# Underwood 10mm 180grTMJ report



## RDub

Underwood 10mm 180gr TMJ



I found the C.O.L. to be 1.245"

Taking a look inside I found 9.6gr of propellant that looks very much like 800-X.



A closer look;



The bullet weighed in at 179.4. This looks just like a Speer 180gr TMJ.



At the range I shot two groups this time. One, with the stock spring, and the other with an ISMI 22# spring and SS guide.
Gun is a brand new Glock 20-SF with stock (4.6") barrel.



First, I was surprised to see such a significant velocity spread in both groups. I had velocities as low as 1155fps and as high as 1275fps. Now If I was to try to use any kind of powder measure with 800-X, I know what would happen.. Large weight variations.. So I wonder if that is happening here. I am tempted to pull down some more rounds and see what variations there might be.
Well the ISMI spring seemed to help with accuracy a bit, and the brass stayed closer and easier to find.

Second, this ammo is warm. Many of the fired cases produced smileys..



The cases that did not have smileys measured;
.4340, .4392, .4348, .4343, .4341.. These must have been the rounds that shot in the 1100's.

All in all, the ammo shot very well and functioned flawlessly through the Glock 20-SF. I'll keep a magazine full of these for woods carry. I just won't bother looking for brass..


----------



## Nanuk

Those certainly are hot.


----------



## berettatoter

The 10x25 is one bad-assed round. I don't own one, but wish I did.
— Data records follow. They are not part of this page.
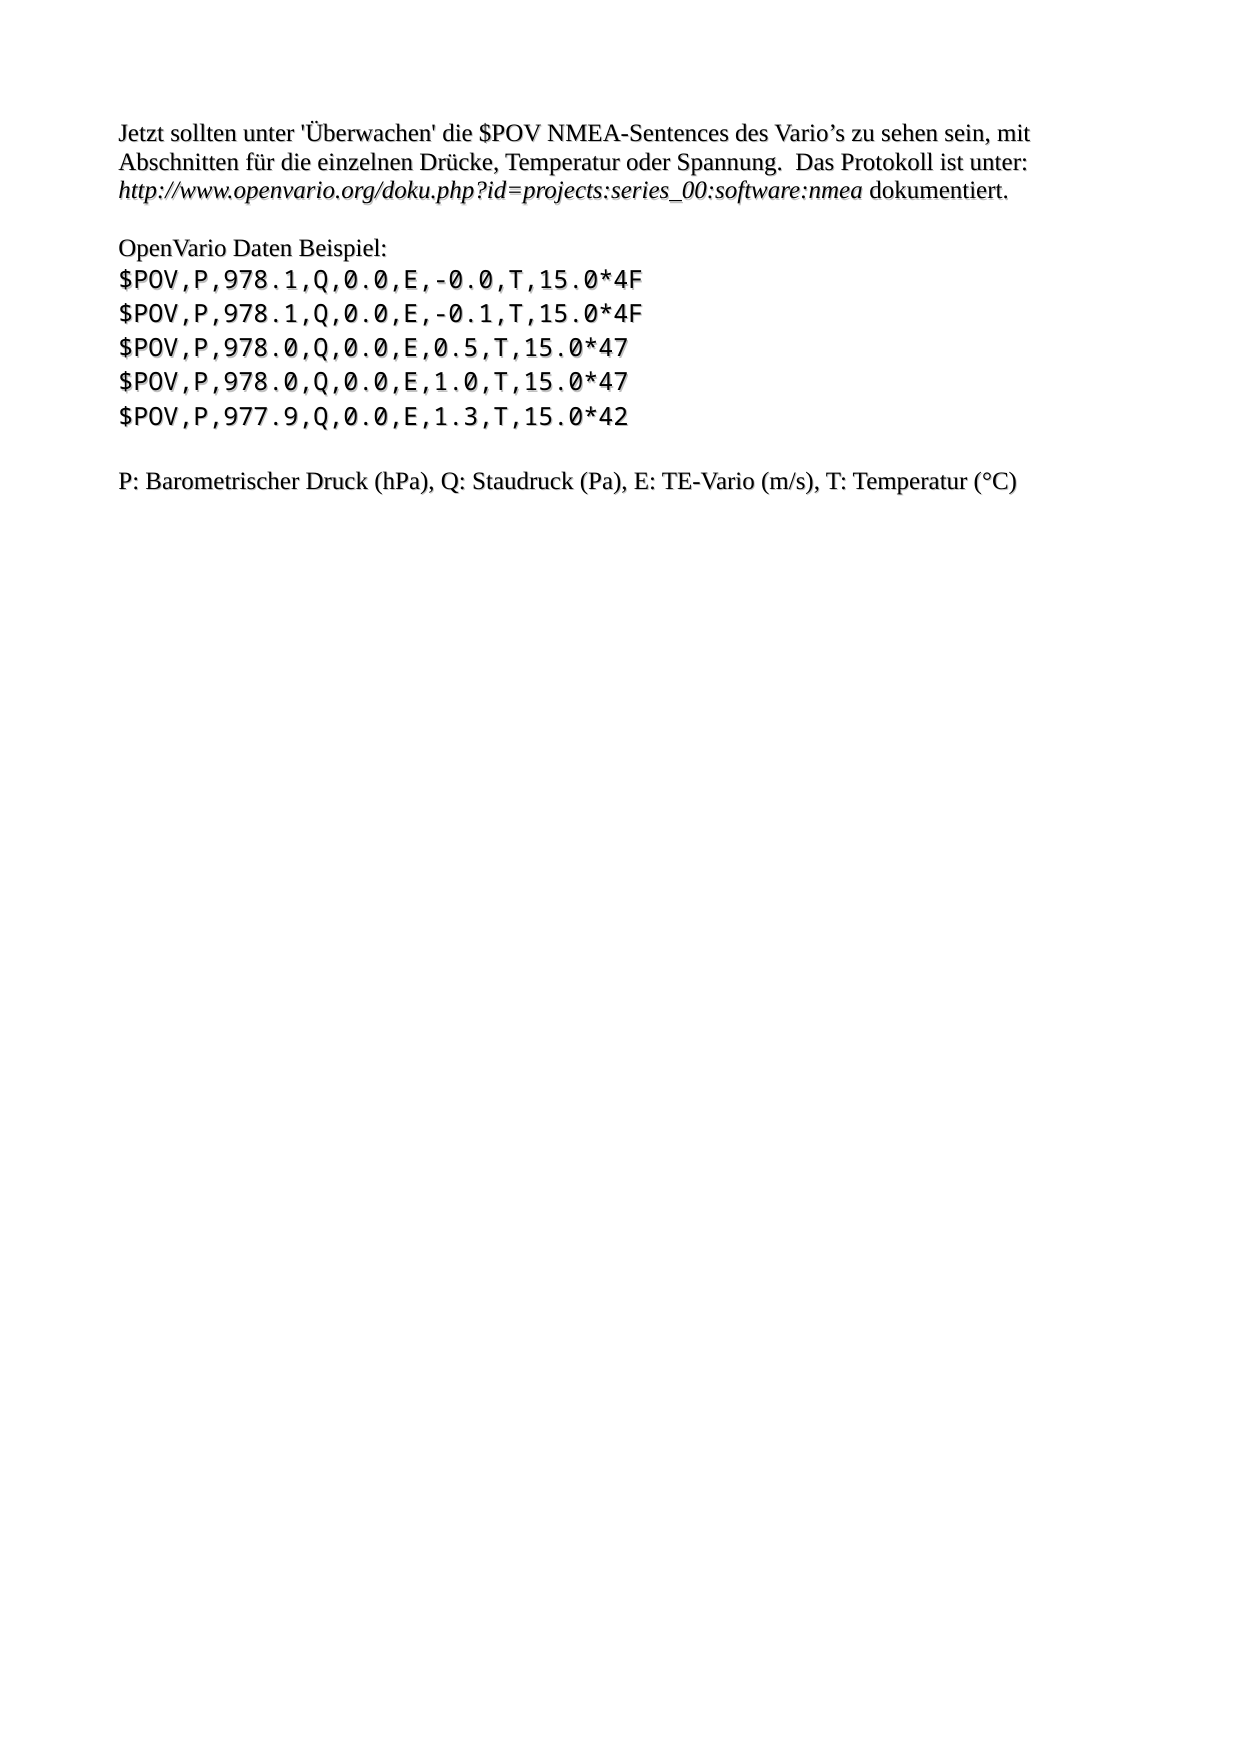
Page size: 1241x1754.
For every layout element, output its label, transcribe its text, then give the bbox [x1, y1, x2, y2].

text P: Barometrischer Druck (hPa), Q: Staudruck (Pa), E: TE-Vario (m/s), T: Temperatur (°C) [118, 432, 1122, 495]
text Jetzt sollten unter 'Überwachen' die $POV NMEA-Sentences des Vario’s zu sehen sein, mit Abschnitten für die einzelnen Drücke, Temperatur oder Spannung. Das Protokoll ist unter: http://www.openvario.org/doku.php?id=projects:series_00:software:nmea dokumentiert. [118, 118, 1122, 204]
text $POV,P,978.1,Q,0.0,E,-0.0,T,15.0*4F $POV,P,978.1,Q,0.0,E,-0.1,T,15.0*4F $POV,P,978.0,Q,0.0,E,0.5,T,15.0*47 $POV,P,978.0,Q,0.0,E,1.0,T,15.0*47 $POV,P,977.9,Q,0.0,E,1.3,T,15.0*42 [118, 262, 1122, 432]
text OpenVario Daten Beispiel: [118, 233, 1122, 262]
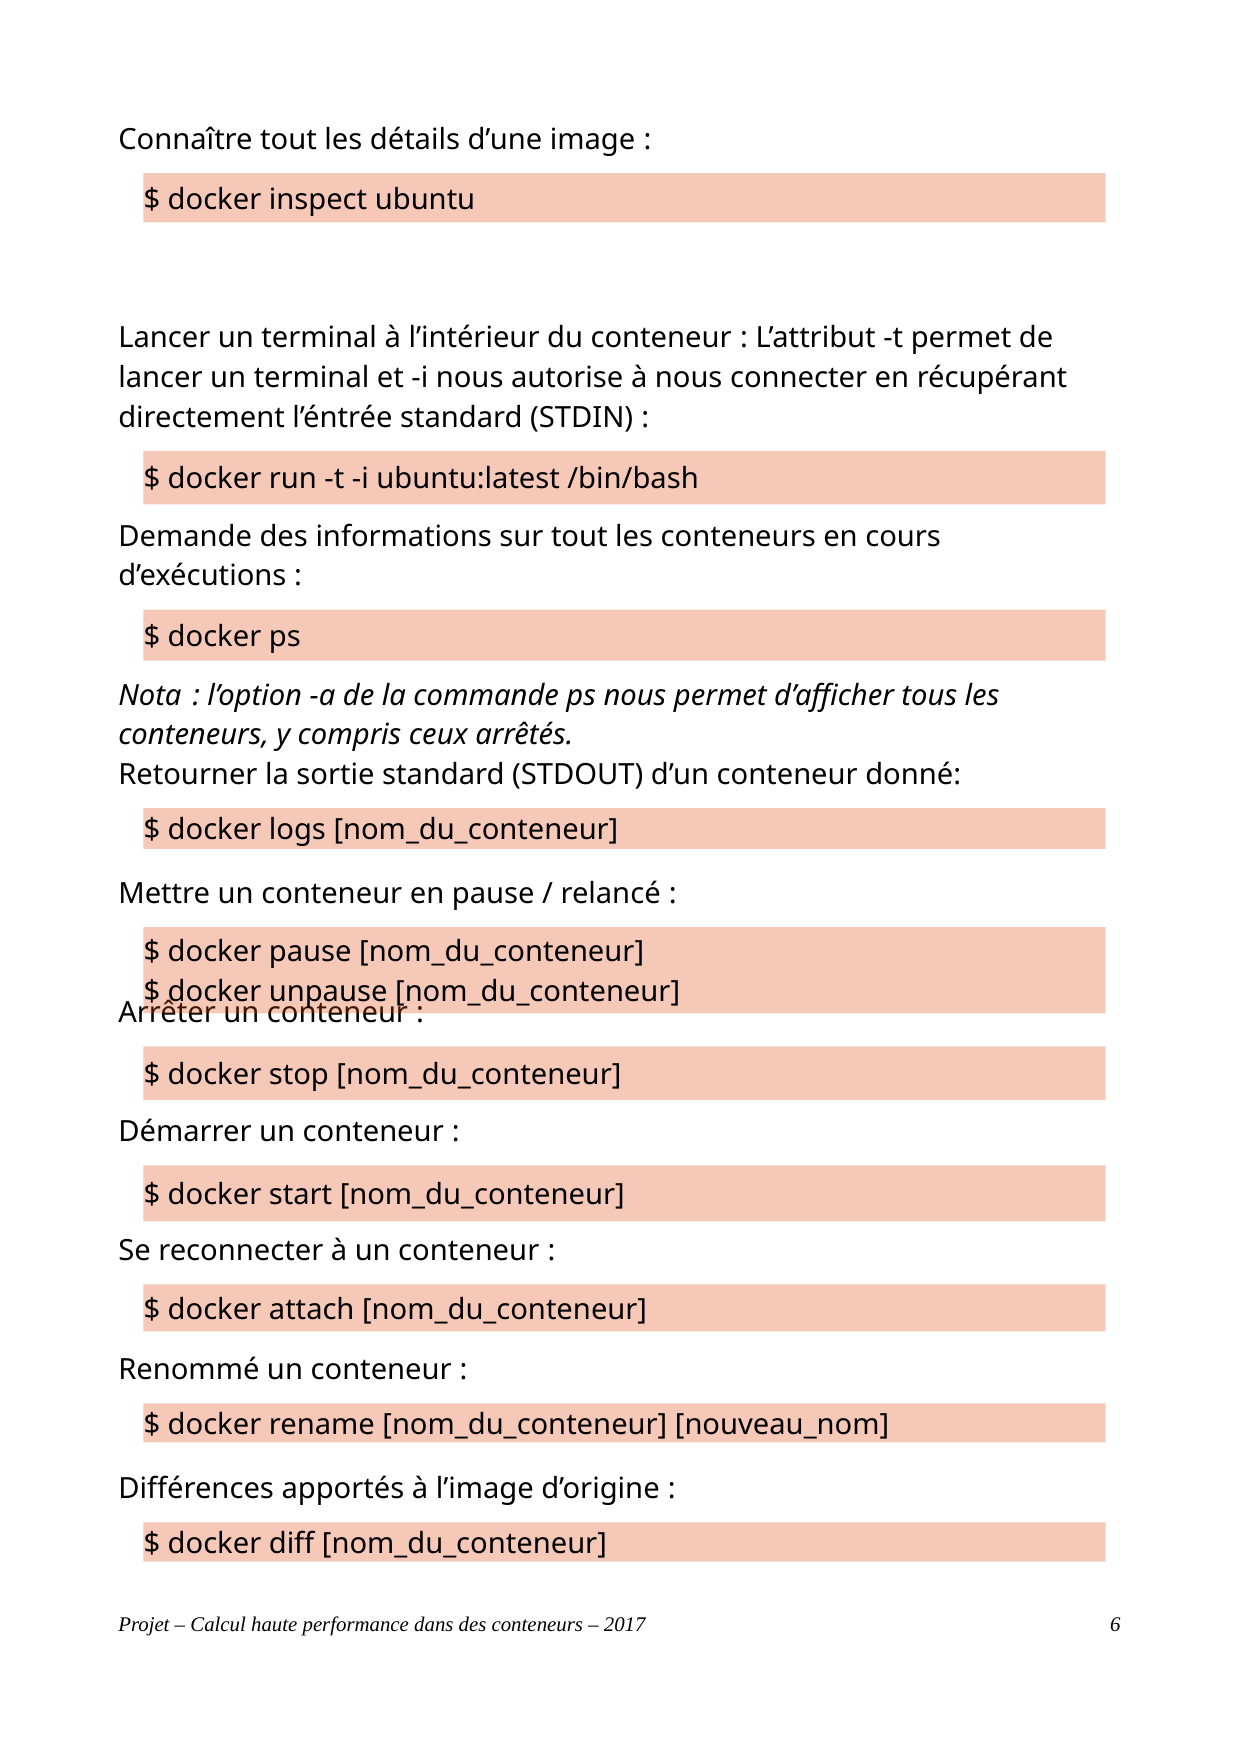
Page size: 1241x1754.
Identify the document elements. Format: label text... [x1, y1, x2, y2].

Nice pics.


----------



## cadjak

Any chance of seeing a picture of the base of the bullet Underwood used in this ammo? I shot some plain ol' green box Remington 180gr TMJ and was surprised at how thick the jacket was.
Thanks


----------



## papahawk

@ berretatoter, you are right. it ias a bad ass round I have 2 of them and going to get the Olympic Arms 10mm upper for my AR-15. My 10mm loads run in the 1400 ft/sec range with Blue dot or 800-x and a 180 gr XTP out of a Gen1 G-20 with no "smiley faces" or other pressure signs. the also run good out of my Kimber Eclipse. *note* both guns have 22# recoil springs


----------